Although we didn't purchase tickets online beforehand, the lines to enter the ruins were short and we were soon face-to-face with the Terme Suburbane, a public bathhouse decorated with erotic frescoes; unfortunately, it was closed on the Friday we visited:

My daughter stands in front of the Porto Marina. one of Pompeii's seven gates:

Vesuvius, the mountain that brought so much death and destruction, looms over the ruins:

We proceeded along the Via Marina, stopping to have a look at the remains of Pompeii's 2nd-century-BCE basilica, site of the city's law courts and exchange:

The foro (forum), the city's main piazza, flanked by limestone columns:

The site is huge, and it's impossible to see everything in the course of a single day. Many visitors were part of tour groups or had employed the services of guides, a good idea as detailed signage of what you're seeing is insufficient. On the other hand, just walking around aimlessly and popping in and out of the ruined homes, shops and bathhouses was enjoyable in itself (plus my wife had picked up a small guidebook in Mandarin at the visitor center that gave details of some of the buildings):

In the southern part of the complex stands the 5000-seat Teatro Grande, dating from the 2nd-century-BCE:

Hailing Caesar:

Pink Floyd recorded at this very amphitheater in October 1971, and an onsite display shows photographs and video of the event. For some reason, instead of capturing a shot of the band in action, I only managed to take a photo of Roger Waters telling David Gilmour and Rick Wright how good the oysters were:

Walking through the necropolis:

The most gruesomely fascinating sights at Pompeii are those of the body casts, made in the 19th century by pouring plaster into the hollows left by disintegrating bodies. They provide a snapshot of the final moments of those who didn't get out of the city in time, killed by the ash and pyroclastic flows that devastated Pompeii. It must've been a horrible way to die:

Sadly, many of the victims were children:

Looking out over what would've been rooftops 1939 years ago:

One of the most popular sights at Pompeii is the Lupanare, the ruins of a brothel with its, ahem, informative frescoes. I told Amber she could go inside to have a look if she wanted, but she declined the offer. Western society unfortunately became a lot more prudish once Christianity took hold and the Roman Empire declined. A pity:

Back at the forum, where the Granai del Foro (Forum Granary) displays more body casts, as well as hundreds of amphorae (tall ancient Roman jars or jugs with two handles and a narrow neck):

A famous cast of a dog caught in its death throes:

Following lunch (a tip: bring your own food, as the fare on offer in the cafeteria to the north of the forum isn't very enticing), we explored the Casa del Fauno, Pompeii's largest house. Many of the mosaics uncovered here are now displayed at Naples' Museo Archeologico Nazionale, which we would visit the next day:

Shu-E took a break, while Amber and I headed downhill to the Villa dei Misteri, the best-preserved villa at Pompeii:

The villa houses the Dionysiac frieze, the most important fresco remaining onsite:

Continuing our explorations of the streets:

The Anfiteatro is the oldest known Roman amphitheater in existence:

What remains of the Tempio di Apollo, the oldest and most important of the city's religious buildings:

Looking southwest from the ruins, in the opposite direction from Mount Vesuvius:

The last stop we made before exiting the ruins was at the visitor center:

It was a wait for me of almost thirty years (!), but the ruins of ancient Pompeii delivered. One of the most impressive sights I've ever seen.

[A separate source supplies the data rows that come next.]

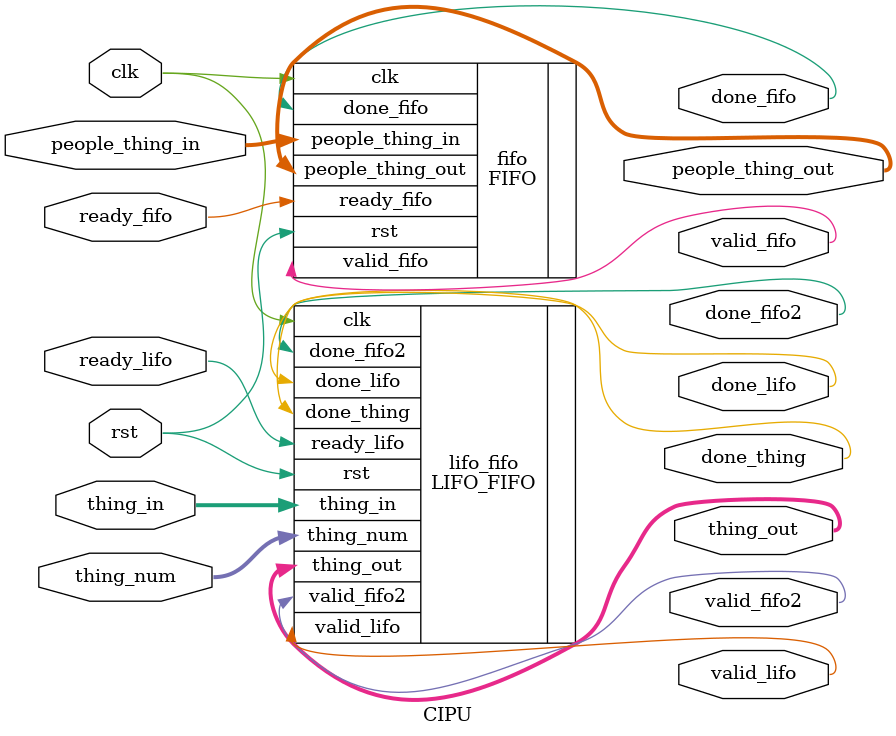
<source format=v>
module CIPU(
input       clk, 
input       rst,
input       [7:0]people_thing_in,
input       ready_fifo,
input       ready_lifo,
input       [7:0]thing_in,
input       [3:0]thing_num,
output      valid_fifo,
output      valid_lifo,
output      valid_fifo2,
output      [7:0]people_thing_out,
output      [7:0]thing_out,
output      done_thing,
output      done_fifo,
output      done_lifo,
output      done_fifo2);



FIFO    fifo(
    .clk(clk),
    .rst(rst),
    .ready_fifo(ready_fifo),
    .people_thing_in(people_thing_in),
    .valid_fifo(valid_fifo),
    .done_fifo(done_fifo),
    .people_thing_out(people_thing_out)
);

LIFO_FIFO   lifo_fifo(
    .clk(clk),
    .rst(rst),
    .ready_lifo(ready_lifo),
    .thing_in(thing_in),
    .thing_num(thing_num),
    .valid_lifo(valid_lifo),
    .done_lifo(done_lifo),
    .done_thing(done_thing),
    .valid_fifo2(valid_fifo2),
    .done_fifo2(done_fifo2),
    .thing_out(thing_out)
);

endmodule
</source>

Back in Naples, Shu-E retired to our room for a rest while Amber and I had dinner at a small restaurant next to our hotel, ordering what else but pizza, Neapolitan-style. My daughter polished off hers before I was halfway done with mine:

Saturday was our last full day in Italy. We debated going to Herculaneum, a smaller city also devastated by Mount Vesuvius in the same eruption that brought belated fame to Pompeii, but opted instead to take the subway into Naples to visit the aforementioned Museo Archeologico Nazionale, the city's premier museum, showcasing (according to my guidebook) "one of the world's finest collections of Greco-Roman artefacts." The museum was established by King Charles VII in the late 18th century to house the antiquities he inherited from his mother, as well as artefacts taken from Pompeii and Herculaneum:

Amber pauses in the Entrance Hall:

The massive Hall of the Sundial on the top floor:

Flora, the "force behind everything that flowers":

The Portrait of Paquius Proculo, one of the most well-known of the frescoes recovered from Pompeii:


Naples as seen from a museum window:

Blue vase:

Statues of runners:

From Pompeii's Casa del Fauno comes the Dancing Faun...:

...and the Alexander Mosaic:

The amusingly-named Secret Room contains more examples of Roman erotic imagery, though the statue of Pan raping a she-goat is one of the most disturbing works of art ever created. My daughter again opted to wait outside; her mother, on the other hand, spent a surprisingly long time inside checking out the exhibits:

The late 1st-century BCE Aphrodite Kallipygos:

Canopic jars in the Egyptian Collection:

The most impressive sculpture in the collection is undoubtedly the Toro Farnese (Farnese Bull), created in the 2nd-century BCE:

Nearby stands the Farnese Hercules:

And so, after taking in the ruins of Pompeii and the jaw-dropping exhibits in the Museo Archeologico Nazionale, it was time to bid farewell to Naples. But not before one more gelato at a streetside cafe:

The gritty streets of Naples, a world away from the chic areas of Rome:

Ravioli for lunch at a ristorante in front of Napoli Centrale:

A last glimpse of Vesuvius on the high speed train heading back to Rome:

From Roma Termini we took the Leonardo express for the 32-minute journey to Leonardo da Vinci Airport, where we checked into the Hilton Rome Airport for our last night in the country (we had a 7:00 am flight for Frankfurt scheduled for Sunday morning):

And that was our all-too-brief sojourn to Italy, a fantastic country boasting an incredible array of artistic and historic sights. This was, in all probability, our last extended trip before we leave Vilnius in late June. In the nearly two years we've been here in Lithuania, we have traveled to Germany, the Netherlands, Poland, Finland, Estonia, Latvia, the United Kingdom (or at least England and Scotland) and the Czech Republic, not to mention our trip to Japan at the end of last year (we also had a vacation to Cyprus planned for last spring that had to be canceled when my mother died at Easter). My wife complains (with good justification) that we spend too much money on traveling, but it would be a shame not to take advantage of the lifestyle connected to my present employment. And I'm sure all these experiences will benefit Amber as she reaches adulthood and takes her own path into the world.